(Page-level text extractions)
***
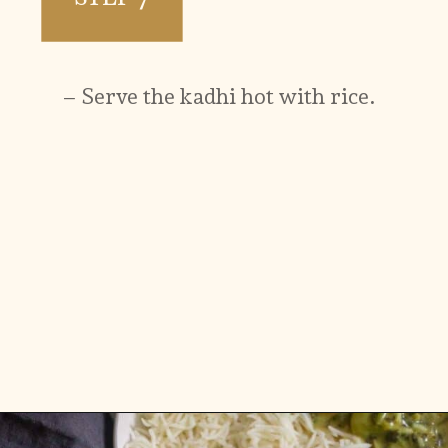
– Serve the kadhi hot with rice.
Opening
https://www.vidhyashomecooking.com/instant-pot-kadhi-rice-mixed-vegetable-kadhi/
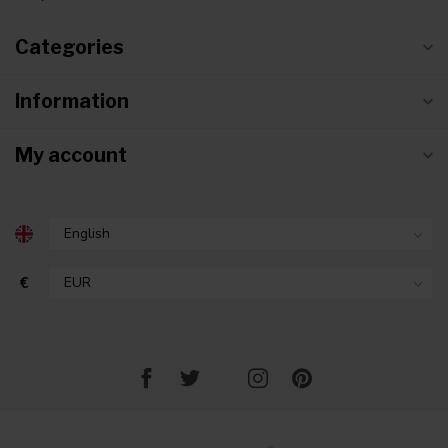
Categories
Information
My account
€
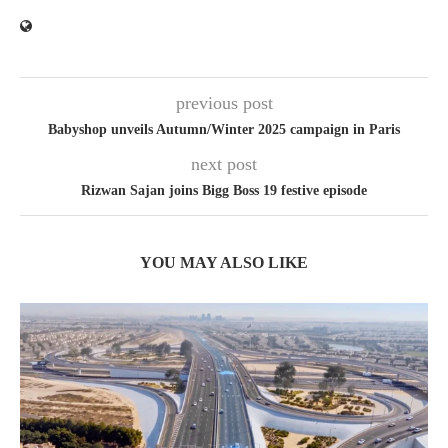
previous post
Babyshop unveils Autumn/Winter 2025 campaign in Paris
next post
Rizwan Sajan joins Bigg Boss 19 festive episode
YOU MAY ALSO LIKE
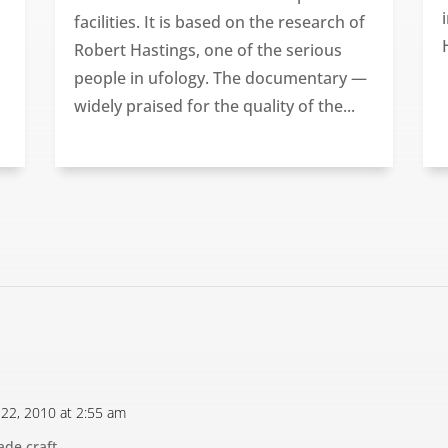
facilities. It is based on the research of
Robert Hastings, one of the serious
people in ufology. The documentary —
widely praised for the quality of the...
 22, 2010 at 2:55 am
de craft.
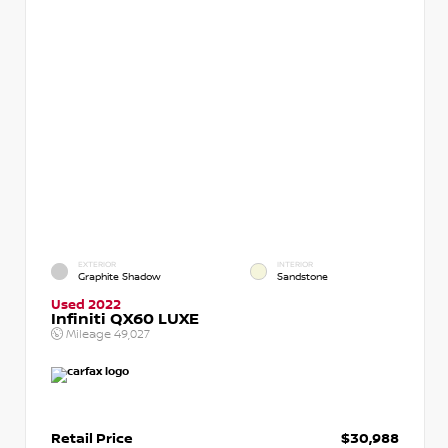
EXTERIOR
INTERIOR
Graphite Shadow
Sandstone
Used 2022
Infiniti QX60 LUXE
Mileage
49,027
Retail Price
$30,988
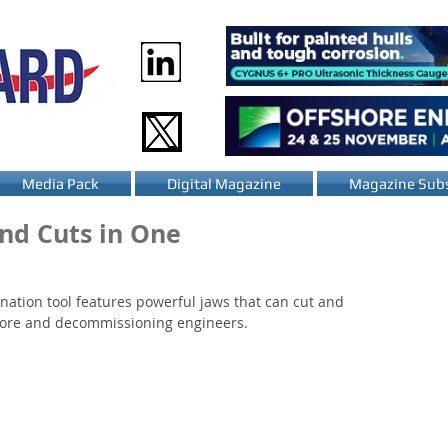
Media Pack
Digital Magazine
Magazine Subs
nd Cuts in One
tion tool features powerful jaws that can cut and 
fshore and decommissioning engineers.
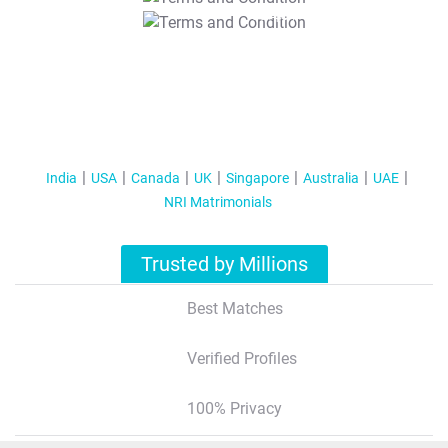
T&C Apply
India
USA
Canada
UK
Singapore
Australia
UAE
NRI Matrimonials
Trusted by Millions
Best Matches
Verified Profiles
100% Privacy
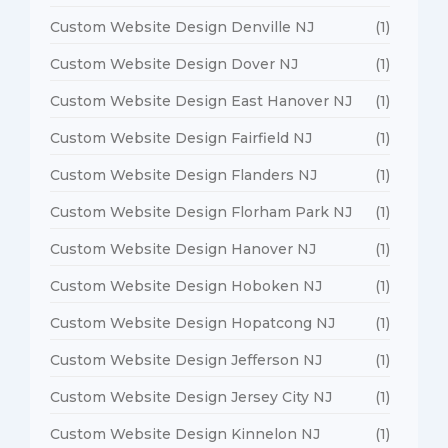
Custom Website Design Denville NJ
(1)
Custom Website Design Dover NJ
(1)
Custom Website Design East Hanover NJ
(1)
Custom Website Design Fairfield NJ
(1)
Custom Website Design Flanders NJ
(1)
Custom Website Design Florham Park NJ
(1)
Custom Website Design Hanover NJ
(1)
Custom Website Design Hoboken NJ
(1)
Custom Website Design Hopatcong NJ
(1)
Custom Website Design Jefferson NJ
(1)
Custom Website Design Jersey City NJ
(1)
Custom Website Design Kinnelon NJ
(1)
***
[What needs to be done] Please set down exactly the lines from the first line of the data above through the line with "widely praised for the quality of the...", both included, leaving out the pictures.

[Output for this exercise]
– Serve the kadhi hot with rice.
Opening
https://www.vidhyashomecooking.com/instant-pot-kadhi-rice-mixed-vegetable-kadhi/
Categories
Information
My account
€
previous post
Babyshop unveils Autumn/Winter 2025 campaign in Paris
next post
Rizwan Sajan joins Bigg Boss 19 festive episode
YOU MAY ALSO LIKE
facilities. It is based on the research of
Robert Hastings, one of the serious
people in ufology. The documentary —
widely praised for the quality of the...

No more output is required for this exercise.